** DATASET **
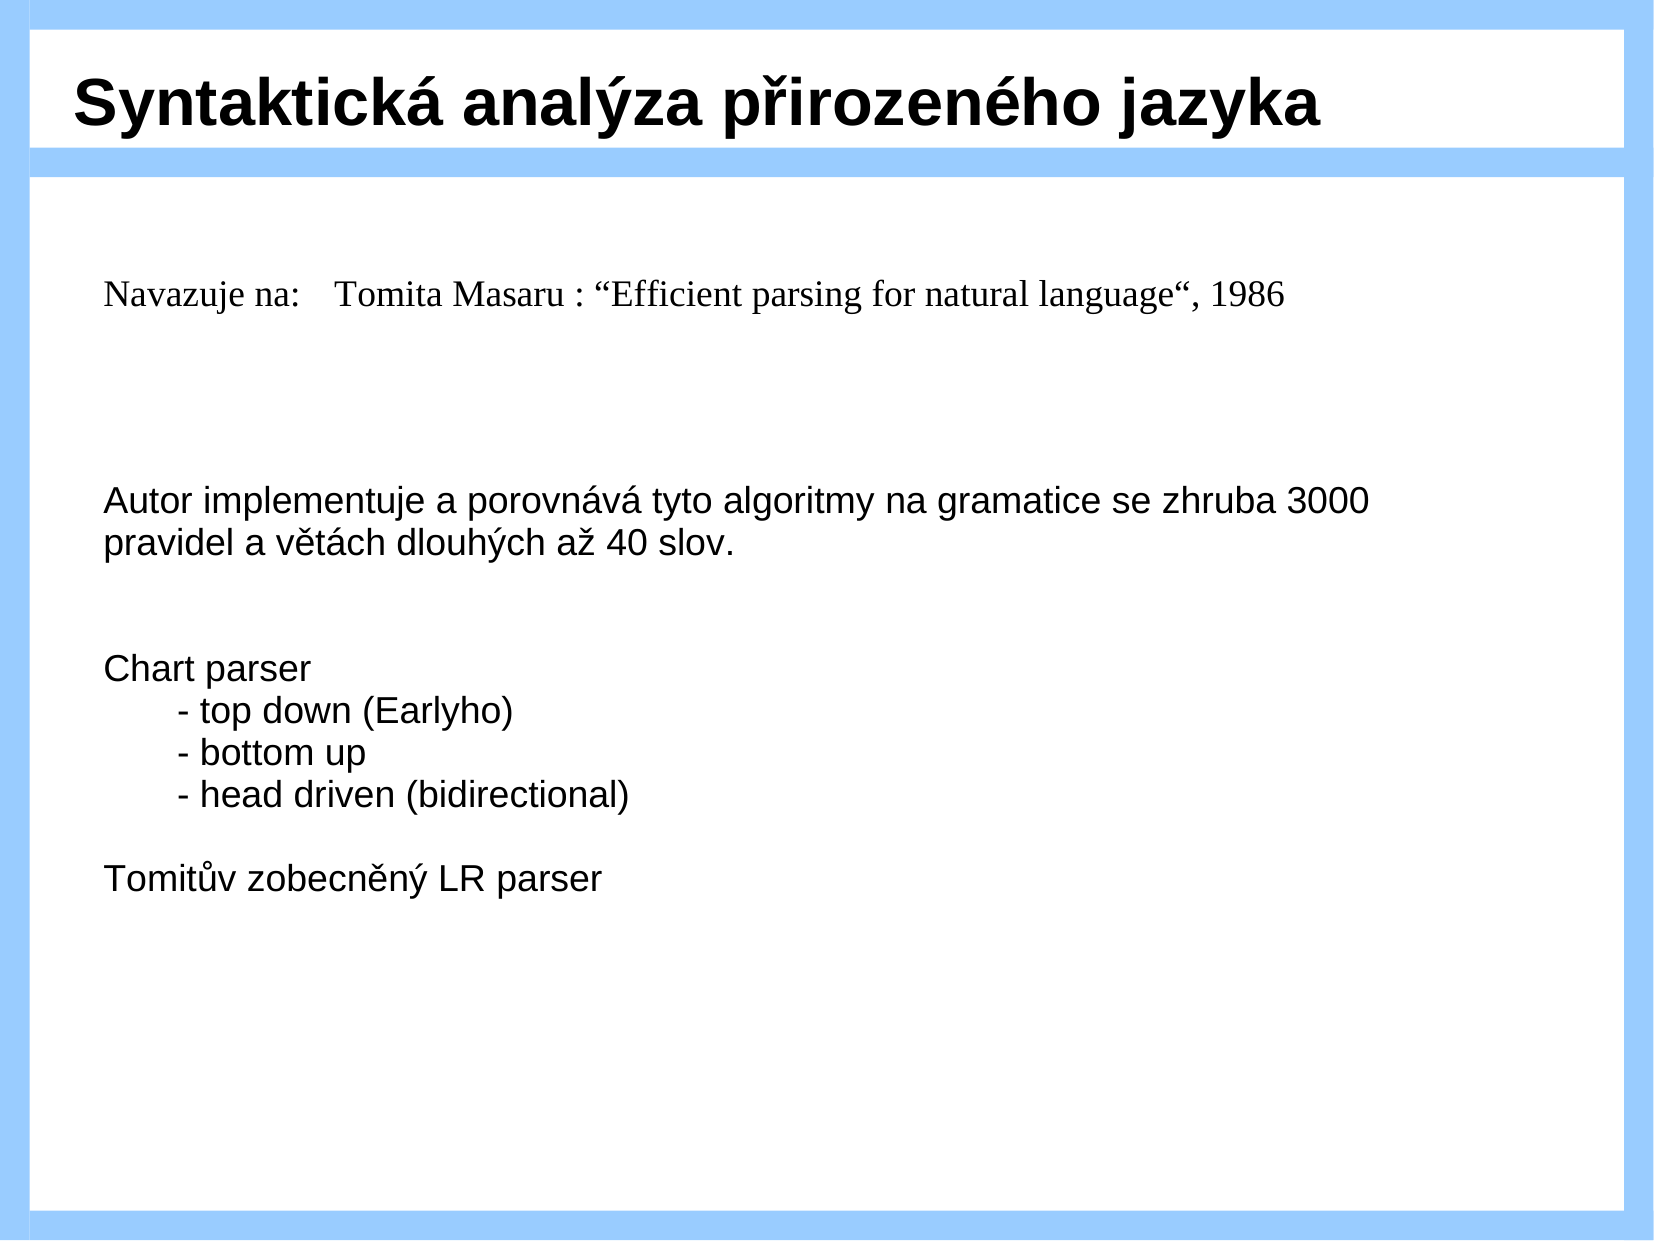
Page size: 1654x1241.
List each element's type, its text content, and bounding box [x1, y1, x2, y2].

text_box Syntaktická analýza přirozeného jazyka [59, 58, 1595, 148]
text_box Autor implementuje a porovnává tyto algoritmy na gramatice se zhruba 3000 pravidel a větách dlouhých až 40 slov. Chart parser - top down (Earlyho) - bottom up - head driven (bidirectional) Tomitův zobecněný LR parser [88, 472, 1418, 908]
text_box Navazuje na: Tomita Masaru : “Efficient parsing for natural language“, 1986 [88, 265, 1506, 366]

** TASK DIRECTIONS **
Extract every line of the entries above verbatim, leaving out the picture.

** WORKED ANSWER **
Page size: 1654x1241.
List each element's type, its text content, and bounding box [x1, y1, x2, y2].

text_box Syntaktická analýza přirozeného jazyka [59, 58, 1595, 148]
text_box Autor implementuje a porovnává tyto algoritmy na gramatice se zhruba 3000 pravidel a větách dlouhých až 40 slov. Chart parser - top down (Earlyho) - bottom up - head driven (bidirectional) Tomitův zobecněný LR parser [88, 472, 1418, 908]
text_box Navazuje na: Tomita Masaru : “Efficient parsing for natural language“, 1986 [88, 265, 1506, 366]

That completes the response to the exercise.